A worker preparing to transport steel bars last week in Shanzi province, China, a major importer of Russian steel. Reuters

Steelmaker stocks have made a winning start to the year, with all five major players beating the market, but the future performance of the industry is likely to depend on how well domestic steel demand can bounce back.

Russian bourses have undergone a correction since reaching their peak in mid-January, brought on by worrisome news from the United States, China and southern Europe. The ruble-denominated MICEX Index is down 4.8 percent since the beginning of the year, while the dollar-denominated RTS Index is off 5.6 percent.

Meanwhile, the "big five" Russian steelmakers, which collectively account for 80 percent of the industry, all have exceeded the market. Since the beginning of the year, Mechel shares have risen 29.9 percent, Magnitogorsk Iron & Steel Works has increased 14.6 percent and Severstal, the country's biggest steelmaker by output, has shot up 25.1 percent. Shares in Evraz Group, traded on the London Stock Exchange, have risen 9.9 percent this year. Even Novolipetsk Steel, which has fallen 4.2 percent for the year, came in above the indexes.

"It's quite common for Russian steelmakers to outperform the market," said Nikolai Sosnovsky, a metals and mining analyst at UralSib. Investors presume that high oil prices lead to increased budgets and more construction in Russia, Sosnovsky said.

Weighing on steelmakers throughout 2009, however, was a heavy debt load. Severstal, Mechel and Evraz have all been handicapped by massive debts incurred by expensive precrisis acquisitions in the United States and elsewhere.

But while investors punished the steelmakers for the poor state of their balance sheets in 2009, now that the steel companies have emerged from the crisis, investors will likely start focusing more on cash flow, said Boris Krasnozhenov, a Renaissance Capital metals and mining analyst.
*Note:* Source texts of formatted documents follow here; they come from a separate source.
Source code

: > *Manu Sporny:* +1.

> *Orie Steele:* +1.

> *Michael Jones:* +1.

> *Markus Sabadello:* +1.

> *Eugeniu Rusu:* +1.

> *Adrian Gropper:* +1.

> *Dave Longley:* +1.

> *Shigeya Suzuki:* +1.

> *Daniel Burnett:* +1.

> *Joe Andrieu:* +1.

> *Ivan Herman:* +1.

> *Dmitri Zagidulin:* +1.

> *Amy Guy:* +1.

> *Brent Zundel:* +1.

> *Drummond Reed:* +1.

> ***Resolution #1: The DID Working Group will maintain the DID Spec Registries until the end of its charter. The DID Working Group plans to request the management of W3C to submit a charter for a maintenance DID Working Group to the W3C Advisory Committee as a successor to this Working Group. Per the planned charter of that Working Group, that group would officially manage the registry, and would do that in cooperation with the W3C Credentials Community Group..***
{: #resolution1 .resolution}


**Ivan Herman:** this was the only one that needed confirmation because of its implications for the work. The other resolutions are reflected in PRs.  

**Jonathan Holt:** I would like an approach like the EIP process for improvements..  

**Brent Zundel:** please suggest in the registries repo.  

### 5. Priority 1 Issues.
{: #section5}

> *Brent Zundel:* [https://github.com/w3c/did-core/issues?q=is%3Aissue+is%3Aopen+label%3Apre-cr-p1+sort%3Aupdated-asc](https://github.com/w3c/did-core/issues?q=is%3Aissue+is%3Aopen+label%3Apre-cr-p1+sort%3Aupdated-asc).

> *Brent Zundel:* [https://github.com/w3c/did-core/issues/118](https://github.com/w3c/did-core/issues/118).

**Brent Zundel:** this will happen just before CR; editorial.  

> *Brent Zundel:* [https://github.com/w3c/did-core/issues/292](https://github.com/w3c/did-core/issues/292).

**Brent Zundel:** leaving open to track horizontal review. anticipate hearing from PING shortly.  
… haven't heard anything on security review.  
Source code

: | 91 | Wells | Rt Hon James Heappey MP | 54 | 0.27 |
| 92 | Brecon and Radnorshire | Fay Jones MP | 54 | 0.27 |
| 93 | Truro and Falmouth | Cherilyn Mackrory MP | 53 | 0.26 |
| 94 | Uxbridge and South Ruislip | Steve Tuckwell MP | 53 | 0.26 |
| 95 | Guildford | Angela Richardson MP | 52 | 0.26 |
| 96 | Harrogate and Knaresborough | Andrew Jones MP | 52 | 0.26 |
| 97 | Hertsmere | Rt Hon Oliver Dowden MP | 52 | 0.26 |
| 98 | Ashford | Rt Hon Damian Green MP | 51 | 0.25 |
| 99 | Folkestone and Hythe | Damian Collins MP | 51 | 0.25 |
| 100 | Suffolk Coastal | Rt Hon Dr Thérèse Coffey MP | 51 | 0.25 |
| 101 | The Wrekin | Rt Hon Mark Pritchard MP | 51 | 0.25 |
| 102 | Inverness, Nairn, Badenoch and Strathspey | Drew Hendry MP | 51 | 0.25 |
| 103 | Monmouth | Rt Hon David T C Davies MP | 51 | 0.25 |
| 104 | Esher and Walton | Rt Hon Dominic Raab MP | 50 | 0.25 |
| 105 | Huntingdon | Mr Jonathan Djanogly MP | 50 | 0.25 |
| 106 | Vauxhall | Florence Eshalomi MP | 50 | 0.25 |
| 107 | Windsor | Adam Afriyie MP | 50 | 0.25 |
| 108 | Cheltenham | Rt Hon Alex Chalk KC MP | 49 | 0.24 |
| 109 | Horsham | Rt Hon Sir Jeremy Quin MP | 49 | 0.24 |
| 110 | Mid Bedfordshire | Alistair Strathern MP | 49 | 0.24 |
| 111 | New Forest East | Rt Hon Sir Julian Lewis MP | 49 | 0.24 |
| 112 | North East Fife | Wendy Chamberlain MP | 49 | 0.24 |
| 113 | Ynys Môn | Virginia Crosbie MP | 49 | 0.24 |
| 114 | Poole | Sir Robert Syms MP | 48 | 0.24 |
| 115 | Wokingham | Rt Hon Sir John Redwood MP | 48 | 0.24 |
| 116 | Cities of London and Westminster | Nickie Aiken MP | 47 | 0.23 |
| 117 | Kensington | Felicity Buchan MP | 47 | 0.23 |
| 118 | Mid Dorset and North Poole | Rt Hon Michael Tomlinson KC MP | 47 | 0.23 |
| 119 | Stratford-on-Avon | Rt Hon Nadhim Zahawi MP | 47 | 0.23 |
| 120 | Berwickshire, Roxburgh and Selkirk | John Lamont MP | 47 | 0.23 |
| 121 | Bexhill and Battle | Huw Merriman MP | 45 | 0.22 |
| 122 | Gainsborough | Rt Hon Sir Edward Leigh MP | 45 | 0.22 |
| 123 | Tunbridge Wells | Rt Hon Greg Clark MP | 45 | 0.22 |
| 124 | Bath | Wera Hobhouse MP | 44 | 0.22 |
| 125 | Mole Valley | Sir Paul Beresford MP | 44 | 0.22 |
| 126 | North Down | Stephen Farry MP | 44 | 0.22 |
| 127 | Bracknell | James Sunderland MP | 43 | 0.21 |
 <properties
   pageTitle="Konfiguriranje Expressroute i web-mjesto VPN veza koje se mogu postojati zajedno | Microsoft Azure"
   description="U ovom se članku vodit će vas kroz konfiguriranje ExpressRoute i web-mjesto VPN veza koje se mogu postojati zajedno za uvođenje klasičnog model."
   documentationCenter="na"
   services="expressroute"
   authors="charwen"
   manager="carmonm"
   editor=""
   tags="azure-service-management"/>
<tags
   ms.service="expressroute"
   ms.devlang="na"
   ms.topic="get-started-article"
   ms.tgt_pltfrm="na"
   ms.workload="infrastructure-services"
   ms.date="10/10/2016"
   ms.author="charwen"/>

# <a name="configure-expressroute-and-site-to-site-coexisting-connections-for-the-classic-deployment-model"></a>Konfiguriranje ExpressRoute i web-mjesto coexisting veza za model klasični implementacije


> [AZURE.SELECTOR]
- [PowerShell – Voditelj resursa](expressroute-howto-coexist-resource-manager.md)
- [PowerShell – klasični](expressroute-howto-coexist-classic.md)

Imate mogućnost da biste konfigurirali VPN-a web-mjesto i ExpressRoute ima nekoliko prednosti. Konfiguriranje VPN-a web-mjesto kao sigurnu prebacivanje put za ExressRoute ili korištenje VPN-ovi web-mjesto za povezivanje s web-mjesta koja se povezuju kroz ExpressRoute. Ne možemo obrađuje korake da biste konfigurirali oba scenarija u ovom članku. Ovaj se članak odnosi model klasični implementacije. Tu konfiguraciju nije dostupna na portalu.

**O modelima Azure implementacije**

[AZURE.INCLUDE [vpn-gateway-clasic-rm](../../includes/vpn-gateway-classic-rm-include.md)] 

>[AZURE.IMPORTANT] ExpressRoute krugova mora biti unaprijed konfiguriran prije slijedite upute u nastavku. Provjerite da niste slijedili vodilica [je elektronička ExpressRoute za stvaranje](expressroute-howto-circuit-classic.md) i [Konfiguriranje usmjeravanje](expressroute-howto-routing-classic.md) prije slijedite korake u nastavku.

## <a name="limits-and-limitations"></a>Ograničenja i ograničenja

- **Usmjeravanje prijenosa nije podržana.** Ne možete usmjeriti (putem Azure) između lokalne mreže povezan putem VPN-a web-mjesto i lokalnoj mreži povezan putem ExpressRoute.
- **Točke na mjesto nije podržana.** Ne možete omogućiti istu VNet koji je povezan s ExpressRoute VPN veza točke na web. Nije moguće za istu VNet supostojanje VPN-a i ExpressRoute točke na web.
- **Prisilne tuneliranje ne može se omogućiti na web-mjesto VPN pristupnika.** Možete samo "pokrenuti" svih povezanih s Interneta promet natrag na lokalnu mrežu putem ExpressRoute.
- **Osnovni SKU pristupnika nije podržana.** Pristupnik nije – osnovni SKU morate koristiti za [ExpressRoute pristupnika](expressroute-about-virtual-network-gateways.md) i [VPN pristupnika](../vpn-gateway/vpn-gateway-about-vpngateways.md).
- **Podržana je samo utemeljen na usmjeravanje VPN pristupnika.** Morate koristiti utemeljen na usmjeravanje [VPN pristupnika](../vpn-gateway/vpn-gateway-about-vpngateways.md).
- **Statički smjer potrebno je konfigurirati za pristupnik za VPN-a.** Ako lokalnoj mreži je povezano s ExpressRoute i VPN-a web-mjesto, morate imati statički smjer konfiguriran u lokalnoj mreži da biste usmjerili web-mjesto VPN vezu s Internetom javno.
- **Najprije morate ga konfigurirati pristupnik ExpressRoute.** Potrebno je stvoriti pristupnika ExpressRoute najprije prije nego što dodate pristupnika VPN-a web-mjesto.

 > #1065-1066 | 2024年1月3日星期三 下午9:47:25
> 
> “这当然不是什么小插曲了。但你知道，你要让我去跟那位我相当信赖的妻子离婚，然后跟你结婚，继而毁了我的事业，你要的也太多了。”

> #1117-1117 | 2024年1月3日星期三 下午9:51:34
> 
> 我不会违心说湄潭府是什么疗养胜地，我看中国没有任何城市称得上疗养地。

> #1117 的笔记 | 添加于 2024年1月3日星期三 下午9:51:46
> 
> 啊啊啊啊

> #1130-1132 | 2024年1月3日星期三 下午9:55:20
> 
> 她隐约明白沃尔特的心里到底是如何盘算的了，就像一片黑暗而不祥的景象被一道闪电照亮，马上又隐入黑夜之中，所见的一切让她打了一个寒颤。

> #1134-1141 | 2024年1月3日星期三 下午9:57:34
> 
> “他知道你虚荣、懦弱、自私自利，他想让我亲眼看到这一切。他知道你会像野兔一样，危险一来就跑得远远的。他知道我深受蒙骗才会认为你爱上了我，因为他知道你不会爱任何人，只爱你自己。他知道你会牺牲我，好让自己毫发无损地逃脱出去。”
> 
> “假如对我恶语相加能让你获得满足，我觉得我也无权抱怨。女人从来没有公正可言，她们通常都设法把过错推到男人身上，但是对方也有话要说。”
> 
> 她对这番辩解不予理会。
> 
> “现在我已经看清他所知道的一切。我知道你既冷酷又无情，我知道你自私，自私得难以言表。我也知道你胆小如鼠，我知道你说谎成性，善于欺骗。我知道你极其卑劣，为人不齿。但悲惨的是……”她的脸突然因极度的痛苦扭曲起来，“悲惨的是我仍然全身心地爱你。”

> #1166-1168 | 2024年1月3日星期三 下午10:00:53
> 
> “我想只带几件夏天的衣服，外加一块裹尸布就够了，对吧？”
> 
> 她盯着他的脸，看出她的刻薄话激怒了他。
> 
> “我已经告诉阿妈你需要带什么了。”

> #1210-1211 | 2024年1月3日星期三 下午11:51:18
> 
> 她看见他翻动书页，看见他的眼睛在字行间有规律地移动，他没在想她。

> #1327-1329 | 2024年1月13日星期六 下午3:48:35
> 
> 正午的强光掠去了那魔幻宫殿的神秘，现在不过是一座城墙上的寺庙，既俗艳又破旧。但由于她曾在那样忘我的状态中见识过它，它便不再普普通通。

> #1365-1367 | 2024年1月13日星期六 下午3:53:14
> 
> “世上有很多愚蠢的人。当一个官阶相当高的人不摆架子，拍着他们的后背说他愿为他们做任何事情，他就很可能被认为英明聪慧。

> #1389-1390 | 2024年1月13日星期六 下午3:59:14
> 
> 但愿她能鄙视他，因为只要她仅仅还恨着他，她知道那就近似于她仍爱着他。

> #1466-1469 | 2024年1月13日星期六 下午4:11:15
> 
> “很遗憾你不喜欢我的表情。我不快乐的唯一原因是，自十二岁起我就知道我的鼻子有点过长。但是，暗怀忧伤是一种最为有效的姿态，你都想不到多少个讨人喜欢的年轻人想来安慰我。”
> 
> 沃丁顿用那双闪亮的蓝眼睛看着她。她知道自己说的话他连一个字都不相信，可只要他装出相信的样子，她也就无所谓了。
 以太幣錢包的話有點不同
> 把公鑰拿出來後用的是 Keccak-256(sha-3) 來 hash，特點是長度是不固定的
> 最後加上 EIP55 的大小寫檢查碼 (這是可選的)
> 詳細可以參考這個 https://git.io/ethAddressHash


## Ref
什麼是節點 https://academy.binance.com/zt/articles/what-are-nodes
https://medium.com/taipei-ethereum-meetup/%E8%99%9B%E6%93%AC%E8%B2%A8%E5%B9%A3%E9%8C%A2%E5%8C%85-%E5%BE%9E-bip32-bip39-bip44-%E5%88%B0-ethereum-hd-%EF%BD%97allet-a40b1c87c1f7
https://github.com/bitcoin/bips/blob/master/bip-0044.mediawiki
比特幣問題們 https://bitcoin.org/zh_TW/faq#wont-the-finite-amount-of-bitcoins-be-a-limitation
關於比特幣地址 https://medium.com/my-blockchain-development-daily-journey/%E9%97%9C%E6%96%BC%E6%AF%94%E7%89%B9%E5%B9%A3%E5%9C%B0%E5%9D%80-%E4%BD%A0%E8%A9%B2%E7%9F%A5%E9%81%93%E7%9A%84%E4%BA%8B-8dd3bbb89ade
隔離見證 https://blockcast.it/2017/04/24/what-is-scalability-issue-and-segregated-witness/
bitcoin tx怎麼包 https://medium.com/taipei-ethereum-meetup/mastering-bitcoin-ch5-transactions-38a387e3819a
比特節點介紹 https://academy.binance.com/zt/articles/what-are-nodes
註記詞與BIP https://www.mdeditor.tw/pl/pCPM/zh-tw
So demand, not debt, is likely to be the driving force for steel stocks in 2010.

Demand from booming economies such as China largely supported the steel industry as domestic demand stalled and the construction sector ground to a halt. But foreign markets are tough: Competition from East Asia keeps export prices low, and steelmakers can make better margins selling domestically. So the degree to which domestic demand can recover is likely to have an influence on the industry's performance over the coming year.

The Russian steel market "is extremely export-oriented," said Alexander Pukhayev, a metals and mining analyst at VTB Capital. It sells its steel to China — which has been tightening lending and business expansion policies in recent weeks — as well as South Korea, the Middle East and the United States.

Domestically, the industry has been slowly revived by strong demand from pipe-making, shipbuilding and bridge-building sectors, Krasnozhenov said. But for a full revival, construction has to rebound from the submerged levels of the economic crisis — and the state of that sector won't be clear until April, when seasonal demand recovers because of the onset of spring.

Domestic demand is perhaps 15 percent to 25 percent below its precrisis level, and it is unlikely to climb back for another year or two, Pukhayev said.

"The recovery is not very clear," he said. And that may mean investors will be hedging their bets on steel come spring.